Ou será que os mais jovens é que perderam a capacidade de sonhar por um mundo mais justo e mais igualitário e achem esses ideais coisas antiquadas e demodês como os quadrinhos da Tininha, Bolota e Brotoeja?
Alguém se lembra disso?
Tem uma cena muito boa no "Acossado", de Godard, onde Patrícia, a personagem da Jean Seberg, participa de uma coletiva de imprensa com um intelectual badalado, Parvulesco, interpretado pelo cineasta francês Jean-Pierre Melville, e em meio a diversas cretinices que o tal personagem fala, Patrícia pergunta o que ele deseja depois de tantas glórias. E ele responde: - "Virar imortal. E depois morrer".
Essa citação me veio à memória porque ganhei um prêmio da Academia Brasileira de Letras. Prêmio de melhor roteiro adaptado, por meu trabalho em Achados e Perdidos, filme do José Joffily e baseado no romance homônimo de Luis Alfredo Garcia-Rosa.
Esse prêmio foi instituído pelo cineasta e agora imortal Nelson Pereira dos Santos e nesta primeira edição foram premiados os roteiros de Achados e Perdidos e de Um crime delicado.
O bacana é que este ano a Academia comemora 100 anos.
Ser premiado pela ABL é meio caminho pra imortalidade? Não faço a menor idéia. Mas ganhar um prêmio é sempre bom. Ainda mais em tão boa companhia... meus cumprimentos aos também vencedores Beto Brant, Marçal de Aquino, Marco Rica, Maurício Paroni e Luiz Francisco Gonçalves (roteiristas de Um crime delicado).

terça-feira, 26 de junho de 2007




Através dos olhos de Clarisse, redescobrindo Eric Rohmer... Não foi uma redescoberta, e sim, uma rendição.


Confesso que sentia uma forte resistência aos filmes do Rohmer ( como, aliás, sinto pelo cinema francês em geral, a excessão de Godard, Renoir, Bresson, Malle, Bertrand Blier e, vá lá, Truffault... ).
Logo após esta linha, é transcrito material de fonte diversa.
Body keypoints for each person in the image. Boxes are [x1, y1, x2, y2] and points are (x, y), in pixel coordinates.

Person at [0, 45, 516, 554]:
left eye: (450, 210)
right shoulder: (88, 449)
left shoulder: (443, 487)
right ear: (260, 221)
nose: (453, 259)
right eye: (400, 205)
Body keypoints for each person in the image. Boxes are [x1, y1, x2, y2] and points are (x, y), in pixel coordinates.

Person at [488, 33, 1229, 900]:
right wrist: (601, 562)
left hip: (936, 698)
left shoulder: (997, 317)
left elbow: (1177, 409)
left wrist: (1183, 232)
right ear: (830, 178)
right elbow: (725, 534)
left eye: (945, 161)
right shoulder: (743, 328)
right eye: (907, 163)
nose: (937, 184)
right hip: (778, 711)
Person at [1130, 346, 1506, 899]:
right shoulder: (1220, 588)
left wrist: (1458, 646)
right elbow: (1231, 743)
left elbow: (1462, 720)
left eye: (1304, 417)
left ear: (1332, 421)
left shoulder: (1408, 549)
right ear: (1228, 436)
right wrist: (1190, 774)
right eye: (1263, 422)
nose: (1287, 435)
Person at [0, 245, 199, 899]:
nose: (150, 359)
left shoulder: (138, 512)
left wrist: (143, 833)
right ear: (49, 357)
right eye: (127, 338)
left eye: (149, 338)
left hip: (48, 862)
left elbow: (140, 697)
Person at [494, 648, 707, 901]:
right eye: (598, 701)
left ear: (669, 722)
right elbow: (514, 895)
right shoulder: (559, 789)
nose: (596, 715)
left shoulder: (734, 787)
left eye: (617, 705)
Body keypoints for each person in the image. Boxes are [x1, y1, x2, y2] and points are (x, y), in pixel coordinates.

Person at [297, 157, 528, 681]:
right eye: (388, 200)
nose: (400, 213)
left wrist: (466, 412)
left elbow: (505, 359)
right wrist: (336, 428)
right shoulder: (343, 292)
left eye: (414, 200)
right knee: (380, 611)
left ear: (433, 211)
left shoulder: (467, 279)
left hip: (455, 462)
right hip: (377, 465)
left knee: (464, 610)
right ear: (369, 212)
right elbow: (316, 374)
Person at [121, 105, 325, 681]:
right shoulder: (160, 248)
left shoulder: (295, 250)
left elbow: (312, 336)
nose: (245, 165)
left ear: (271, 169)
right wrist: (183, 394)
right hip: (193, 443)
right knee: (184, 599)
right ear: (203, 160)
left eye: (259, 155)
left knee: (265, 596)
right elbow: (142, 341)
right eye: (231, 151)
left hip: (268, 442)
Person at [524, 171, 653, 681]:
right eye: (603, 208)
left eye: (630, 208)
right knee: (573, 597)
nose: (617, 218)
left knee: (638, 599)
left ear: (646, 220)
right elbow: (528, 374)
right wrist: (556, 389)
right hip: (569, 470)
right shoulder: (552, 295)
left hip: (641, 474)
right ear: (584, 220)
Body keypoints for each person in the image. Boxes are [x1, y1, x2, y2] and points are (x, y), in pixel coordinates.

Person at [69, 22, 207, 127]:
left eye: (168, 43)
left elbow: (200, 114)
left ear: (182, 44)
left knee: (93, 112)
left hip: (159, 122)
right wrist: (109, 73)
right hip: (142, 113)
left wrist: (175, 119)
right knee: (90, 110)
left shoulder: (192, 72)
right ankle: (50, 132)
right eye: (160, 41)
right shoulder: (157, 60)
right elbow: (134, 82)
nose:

Tinha visto alguma coisa dele, antes, mas não havia me sensibilizado o suficiente. Lembro-me que vi La Collectionneuse ( A Colecionadora ) na faculdade, e que tinha gostado. Aquela sutil sensualidade, a narrativa aparentemente despojada, a trama quase inexistente, por muito simples, os diálogos filosóficos... aquilo chamou minha atenção.


Depois fui perdendo o saco, aquilo tudo me parecia francês demais, eu tinha 20 e poucos anos e outros cinemas na minha cabeça...


Agora que os filmes estão sendo relançados em dvd, e muito por insistência da Clarisse, me obriguei a assistí-los. Engraçado como esse reencontro tem ares de descoberta. Talvez como os vinhos, nosso olhar se aperfeiçoe e se depure, e o que era cansativo e, mesmo, desinteressante para um rapaz de 20 anos surja renovado e inédito para um homem de 45.


Como Rohmer não parou de filmar ao longo desses vinte e tantos anos, há muita coisa para rever e descobrir.


Hoje percebo que Rohmer faz um tipo de cinema que particularmente me agrada - e que de certa forma, reproduzo. Filmes onde a palavra é a ação. E como ele faz um cinema extremamente sensual, as palavras parecem roçar na gente, nos acariciam, estranho erotismo que mistura corpos nús e reflexões filosóficas. Gostaria de fazer um filme onde os diálogos soassem como preliminares de um coito.


Dever de casa: me disciplinar e ver/rever os filmes do Eric Rohmer. Estudá-los como um voyeur que espia o casal do lado se amando, descuidados que a janela está aberta.

vertigo
( é essa a sensação que me vem quando penso em mudanças... )
Buscando um novo apartamento. Alguém sabe de alguma coisa boa na região do Flamengo ou Laranjeiras? Naquele estilo que o Brasil consagrou: bom, bonito e barato...

segunda-feira, 25 de junho de 2007

Segunda-feira, 25 de Junho, manhã chuvosa...
Dia propício pra preguiça e pros devaneios... ou ambos.
Como não tinha nada pra fazer a não ser esperar a entrada de algum dinheiro pra pagar as contas e as muitas dívidas acumuladas, resolvi criar esse espaço. Mas não esperem nenhuma confissão escandalosa tampouco "pérolas" de inteligência... apenas um ou outro comentário sobre coisas que vejo, ouço, penso ( e cozinho... prometo publicar aqui algumas receitas culinárias ). Por enquanto é só. Cambio e desligo.